What is expected – Only the number is wanted: count the lines in the data with "most" in them.

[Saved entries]
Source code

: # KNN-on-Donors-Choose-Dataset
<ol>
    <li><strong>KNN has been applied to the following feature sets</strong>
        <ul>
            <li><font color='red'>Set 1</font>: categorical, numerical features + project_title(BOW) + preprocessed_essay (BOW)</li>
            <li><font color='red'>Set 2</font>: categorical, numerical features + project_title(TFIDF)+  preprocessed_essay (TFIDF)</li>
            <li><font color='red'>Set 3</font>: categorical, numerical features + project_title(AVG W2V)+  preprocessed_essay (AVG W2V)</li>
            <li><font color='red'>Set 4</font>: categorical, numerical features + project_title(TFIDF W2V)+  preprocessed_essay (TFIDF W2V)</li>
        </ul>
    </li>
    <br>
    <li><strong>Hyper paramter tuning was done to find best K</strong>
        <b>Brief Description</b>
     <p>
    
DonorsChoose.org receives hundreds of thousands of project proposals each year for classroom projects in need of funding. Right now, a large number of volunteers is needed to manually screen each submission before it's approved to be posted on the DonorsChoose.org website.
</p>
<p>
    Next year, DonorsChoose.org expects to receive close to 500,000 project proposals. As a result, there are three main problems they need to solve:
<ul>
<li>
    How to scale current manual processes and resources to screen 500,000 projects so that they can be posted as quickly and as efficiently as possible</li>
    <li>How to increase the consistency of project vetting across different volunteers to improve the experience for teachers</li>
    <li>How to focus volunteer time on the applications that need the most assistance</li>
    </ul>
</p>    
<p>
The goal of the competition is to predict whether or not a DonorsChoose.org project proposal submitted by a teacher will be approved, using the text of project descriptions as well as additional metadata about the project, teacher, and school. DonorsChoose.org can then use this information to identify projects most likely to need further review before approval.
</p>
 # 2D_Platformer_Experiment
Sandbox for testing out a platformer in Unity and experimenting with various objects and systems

Response – 2